> [Data supplied]

----------------------------------------

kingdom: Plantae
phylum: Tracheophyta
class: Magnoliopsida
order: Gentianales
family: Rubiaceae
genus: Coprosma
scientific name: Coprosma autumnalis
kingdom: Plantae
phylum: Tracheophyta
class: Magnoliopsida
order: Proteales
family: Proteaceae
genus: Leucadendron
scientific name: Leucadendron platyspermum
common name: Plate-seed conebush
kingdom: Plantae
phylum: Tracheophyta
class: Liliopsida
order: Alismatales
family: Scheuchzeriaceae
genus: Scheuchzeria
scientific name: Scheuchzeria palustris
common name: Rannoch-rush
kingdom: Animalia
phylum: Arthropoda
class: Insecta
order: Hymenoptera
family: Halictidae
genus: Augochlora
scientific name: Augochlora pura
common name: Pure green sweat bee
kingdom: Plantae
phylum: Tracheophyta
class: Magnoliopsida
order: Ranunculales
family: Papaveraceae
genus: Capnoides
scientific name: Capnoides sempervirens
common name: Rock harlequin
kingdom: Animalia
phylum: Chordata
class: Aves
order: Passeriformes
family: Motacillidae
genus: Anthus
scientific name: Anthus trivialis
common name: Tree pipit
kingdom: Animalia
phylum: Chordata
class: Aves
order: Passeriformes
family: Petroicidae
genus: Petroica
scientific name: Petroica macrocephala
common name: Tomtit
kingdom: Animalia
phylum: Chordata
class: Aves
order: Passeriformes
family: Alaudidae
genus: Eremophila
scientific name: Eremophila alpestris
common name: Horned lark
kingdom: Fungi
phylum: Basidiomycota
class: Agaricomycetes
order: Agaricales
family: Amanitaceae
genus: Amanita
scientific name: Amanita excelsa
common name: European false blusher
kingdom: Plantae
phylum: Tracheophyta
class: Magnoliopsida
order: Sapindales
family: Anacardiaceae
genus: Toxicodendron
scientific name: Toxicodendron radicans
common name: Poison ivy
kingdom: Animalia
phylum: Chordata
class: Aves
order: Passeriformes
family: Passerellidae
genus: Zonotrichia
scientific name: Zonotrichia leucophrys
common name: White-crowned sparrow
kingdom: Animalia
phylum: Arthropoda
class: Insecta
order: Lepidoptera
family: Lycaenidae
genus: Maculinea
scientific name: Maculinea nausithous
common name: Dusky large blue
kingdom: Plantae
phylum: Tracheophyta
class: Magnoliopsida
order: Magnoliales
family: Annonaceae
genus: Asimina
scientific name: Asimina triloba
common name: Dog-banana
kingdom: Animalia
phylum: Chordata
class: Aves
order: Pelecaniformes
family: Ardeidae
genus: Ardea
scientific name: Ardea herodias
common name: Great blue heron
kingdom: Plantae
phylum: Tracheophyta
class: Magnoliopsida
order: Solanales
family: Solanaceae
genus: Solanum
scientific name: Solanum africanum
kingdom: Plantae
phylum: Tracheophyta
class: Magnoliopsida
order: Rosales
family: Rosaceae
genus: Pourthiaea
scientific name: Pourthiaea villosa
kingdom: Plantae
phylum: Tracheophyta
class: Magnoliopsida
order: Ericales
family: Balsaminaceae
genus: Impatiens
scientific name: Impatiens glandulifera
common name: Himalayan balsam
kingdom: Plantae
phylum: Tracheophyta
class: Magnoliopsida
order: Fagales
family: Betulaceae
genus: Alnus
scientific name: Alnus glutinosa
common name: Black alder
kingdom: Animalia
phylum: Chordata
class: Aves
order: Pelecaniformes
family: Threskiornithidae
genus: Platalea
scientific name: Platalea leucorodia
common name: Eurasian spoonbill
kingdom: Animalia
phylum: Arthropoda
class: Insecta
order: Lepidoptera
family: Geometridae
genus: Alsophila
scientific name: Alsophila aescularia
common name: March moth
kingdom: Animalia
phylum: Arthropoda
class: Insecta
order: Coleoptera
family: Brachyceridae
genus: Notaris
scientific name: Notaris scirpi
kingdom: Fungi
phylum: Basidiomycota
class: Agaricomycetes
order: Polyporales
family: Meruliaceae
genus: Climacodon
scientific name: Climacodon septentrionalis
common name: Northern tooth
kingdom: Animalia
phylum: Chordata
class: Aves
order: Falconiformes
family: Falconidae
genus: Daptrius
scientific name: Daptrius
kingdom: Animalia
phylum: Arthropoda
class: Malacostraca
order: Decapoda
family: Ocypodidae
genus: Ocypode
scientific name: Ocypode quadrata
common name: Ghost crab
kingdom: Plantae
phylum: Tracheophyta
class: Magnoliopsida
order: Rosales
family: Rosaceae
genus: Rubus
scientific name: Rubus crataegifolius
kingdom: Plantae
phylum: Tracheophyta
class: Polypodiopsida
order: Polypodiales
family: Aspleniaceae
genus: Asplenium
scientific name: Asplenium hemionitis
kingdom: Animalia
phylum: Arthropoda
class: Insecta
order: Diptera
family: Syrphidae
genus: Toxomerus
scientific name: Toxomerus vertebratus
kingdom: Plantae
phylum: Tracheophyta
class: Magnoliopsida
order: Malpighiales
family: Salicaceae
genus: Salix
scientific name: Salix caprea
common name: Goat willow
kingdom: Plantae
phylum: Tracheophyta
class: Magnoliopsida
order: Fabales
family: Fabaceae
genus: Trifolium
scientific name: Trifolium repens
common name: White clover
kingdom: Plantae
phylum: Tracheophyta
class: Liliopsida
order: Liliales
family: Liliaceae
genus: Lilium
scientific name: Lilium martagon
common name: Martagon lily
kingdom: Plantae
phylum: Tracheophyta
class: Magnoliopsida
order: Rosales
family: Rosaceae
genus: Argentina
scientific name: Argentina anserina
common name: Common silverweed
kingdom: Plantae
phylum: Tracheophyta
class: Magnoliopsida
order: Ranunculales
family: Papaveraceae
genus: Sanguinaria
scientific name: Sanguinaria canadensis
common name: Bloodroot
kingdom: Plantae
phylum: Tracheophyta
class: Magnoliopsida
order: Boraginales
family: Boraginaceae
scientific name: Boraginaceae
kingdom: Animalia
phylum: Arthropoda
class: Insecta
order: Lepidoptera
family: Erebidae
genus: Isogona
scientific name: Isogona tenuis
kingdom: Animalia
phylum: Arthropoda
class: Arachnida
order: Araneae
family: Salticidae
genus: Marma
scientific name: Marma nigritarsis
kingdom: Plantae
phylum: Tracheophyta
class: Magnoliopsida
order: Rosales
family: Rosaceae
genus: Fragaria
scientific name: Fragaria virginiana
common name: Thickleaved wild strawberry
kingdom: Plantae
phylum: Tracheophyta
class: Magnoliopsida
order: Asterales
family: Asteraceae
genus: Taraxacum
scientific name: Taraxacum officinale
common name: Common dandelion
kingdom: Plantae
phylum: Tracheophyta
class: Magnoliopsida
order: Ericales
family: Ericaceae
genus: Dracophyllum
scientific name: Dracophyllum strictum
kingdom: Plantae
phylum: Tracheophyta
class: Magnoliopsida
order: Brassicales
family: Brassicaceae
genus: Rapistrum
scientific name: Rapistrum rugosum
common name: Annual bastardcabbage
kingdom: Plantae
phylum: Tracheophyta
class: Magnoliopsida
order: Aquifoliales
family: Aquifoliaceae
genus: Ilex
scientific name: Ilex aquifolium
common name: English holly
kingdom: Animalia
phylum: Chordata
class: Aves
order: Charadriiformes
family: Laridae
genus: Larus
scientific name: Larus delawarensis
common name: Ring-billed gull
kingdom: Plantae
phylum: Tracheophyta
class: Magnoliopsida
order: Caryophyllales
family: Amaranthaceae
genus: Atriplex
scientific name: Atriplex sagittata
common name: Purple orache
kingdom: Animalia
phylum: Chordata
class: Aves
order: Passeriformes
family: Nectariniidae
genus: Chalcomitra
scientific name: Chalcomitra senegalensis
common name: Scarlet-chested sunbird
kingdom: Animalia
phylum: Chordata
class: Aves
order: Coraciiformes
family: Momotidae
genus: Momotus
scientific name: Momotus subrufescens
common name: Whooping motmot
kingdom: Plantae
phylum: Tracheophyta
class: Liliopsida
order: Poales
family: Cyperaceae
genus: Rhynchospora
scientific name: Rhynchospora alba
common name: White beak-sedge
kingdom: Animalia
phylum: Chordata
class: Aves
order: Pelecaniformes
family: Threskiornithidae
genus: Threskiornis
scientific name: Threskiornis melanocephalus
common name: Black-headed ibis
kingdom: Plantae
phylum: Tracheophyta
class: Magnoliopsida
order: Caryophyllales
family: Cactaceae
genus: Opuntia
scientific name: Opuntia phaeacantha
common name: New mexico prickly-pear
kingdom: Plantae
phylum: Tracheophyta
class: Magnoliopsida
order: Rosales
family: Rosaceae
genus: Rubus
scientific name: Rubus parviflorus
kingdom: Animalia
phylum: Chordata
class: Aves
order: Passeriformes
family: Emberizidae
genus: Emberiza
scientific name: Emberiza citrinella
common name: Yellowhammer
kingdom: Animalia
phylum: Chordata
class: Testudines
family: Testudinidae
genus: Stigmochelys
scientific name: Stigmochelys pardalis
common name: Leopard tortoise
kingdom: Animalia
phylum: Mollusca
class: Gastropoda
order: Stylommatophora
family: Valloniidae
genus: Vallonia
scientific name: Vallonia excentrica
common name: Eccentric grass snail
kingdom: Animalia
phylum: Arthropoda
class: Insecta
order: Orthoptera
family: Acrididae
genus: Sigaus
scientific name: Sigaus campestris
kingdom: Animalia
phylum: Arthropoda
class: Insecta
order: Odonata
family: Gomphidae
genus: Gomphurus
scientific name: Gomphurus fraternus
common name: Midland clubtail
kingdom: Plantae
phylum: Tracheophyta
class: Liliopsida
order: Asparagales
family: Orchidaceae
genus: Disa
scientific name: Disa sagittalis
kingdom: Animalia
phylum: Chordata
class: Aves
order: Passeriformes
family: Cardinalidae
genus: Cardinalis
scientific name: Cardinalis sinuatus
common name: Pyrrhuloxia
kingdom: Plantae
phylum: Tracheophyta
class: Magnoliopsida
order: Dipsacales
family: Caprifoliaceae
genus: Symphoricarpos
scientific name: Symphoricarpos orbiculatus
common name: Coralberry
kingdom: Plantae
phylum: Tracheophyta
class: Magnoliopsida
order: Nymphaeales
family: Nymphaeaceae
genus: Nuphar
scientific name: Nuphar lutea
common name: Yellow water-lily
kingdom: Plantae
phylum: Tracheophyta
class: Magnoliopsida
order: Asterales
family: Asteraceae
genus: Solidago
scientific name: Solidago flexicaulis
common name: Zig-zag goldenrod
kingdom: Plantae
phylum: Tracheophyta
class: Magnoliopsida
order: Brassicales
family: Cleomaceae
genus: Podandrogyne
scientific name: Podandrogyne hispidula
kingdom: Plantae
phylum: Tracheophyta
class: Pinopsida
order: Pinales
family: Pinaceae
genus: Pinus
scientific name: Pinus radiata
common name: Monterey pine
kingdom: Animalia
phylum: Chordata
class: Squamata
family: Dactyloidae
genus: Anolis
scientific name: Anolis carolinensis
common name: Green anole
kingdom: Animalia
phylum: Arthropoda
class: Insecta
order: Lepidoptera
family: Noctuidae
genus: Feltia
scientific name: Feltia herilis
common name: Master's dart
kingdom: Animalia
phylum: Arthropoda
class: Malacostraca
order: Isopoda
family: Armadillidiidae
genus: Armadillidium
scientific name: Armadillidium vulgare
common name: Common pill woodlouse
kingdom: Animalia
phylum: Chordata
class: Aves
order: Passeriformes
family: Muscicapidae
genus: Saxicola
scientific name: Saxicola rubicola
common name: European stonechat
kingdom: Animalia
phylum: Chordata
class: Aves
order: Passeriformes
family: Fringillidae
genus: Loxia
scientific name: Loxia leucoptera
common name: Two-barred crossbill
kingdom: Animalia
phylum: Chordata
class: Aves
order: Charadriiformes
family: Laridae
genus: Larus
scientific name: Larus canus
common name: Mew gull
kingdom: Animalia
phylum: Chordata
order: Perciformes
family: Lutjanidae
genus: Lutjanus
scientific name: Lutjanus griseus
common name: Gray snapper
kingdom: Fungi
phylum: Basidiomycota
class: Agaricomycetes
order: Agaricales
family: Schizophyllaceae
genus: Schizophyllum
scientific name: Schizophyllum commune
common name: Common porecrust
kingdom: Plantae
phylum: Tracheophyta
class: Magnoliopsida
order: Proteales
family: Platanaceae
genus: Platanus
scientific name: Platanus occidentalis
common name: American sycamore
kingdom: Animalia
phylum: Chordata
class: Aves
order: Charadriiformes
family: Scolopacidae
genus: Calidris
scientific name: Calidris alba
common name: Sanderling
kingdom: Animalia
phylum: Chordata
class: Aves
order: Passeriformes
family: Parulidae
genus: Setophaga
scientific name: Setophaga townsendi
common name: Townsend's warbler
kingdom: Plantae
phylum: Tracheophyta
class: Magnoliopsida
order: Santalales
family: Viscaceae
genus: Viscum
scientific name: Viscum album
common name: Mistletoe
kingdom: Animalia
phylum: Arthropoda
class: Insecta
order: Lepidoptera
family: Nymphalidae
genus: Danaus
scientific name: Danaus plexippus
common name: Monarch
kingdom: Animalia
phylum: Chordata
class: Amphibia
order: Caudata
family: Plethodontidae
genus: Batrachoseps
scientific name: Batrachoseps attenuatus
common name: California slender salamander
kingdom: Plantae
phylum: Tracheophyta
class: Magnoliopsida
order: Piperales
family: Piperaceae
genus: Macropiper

----------------------------------------

Revise the entries from the beginning through the line containing "genus: Capnoides", inclusive, putting "vernacular name" wherever "common name" appears and leaving everything else unchanged.

kingdom: Plantae
phylum: Tracheophyta
class: Magnoliopsida
order: Gentianales
family: Rubiaceae
genus: Coprosma
scientific name: Coprosma autumnalis
kingdom: Plantae
phylum: Tracheophyta
class: Magnoliopsida
order: Proteales
family: Proteaceae
genus: Leucadendron
scientific name: Leucadendron platyspermum
vernacular name: Plate-seed conebush
kingdom: Plantae
phylum: Tracheophyta
class: Liliopsida
order: Alismatales
family: Scheuchzeriaceae
genus: Scheuchzeria
scientific name: Scheuchzeria palustris
vernacular name: Rannoch-rush
kingdom: Animalia
phylum: Arthropoda
class: Insecta
order: Hymenoptera
family: Halictidae
genus: Augochlora
scientific name: Augochlora pura
vernacular name: Pure green sweat bee
kingdom: Plantae
phylum: Tracheophyta
class: Magnoliopsida
order: Ranunculales
family: Papaveraceae
genus: Capnoides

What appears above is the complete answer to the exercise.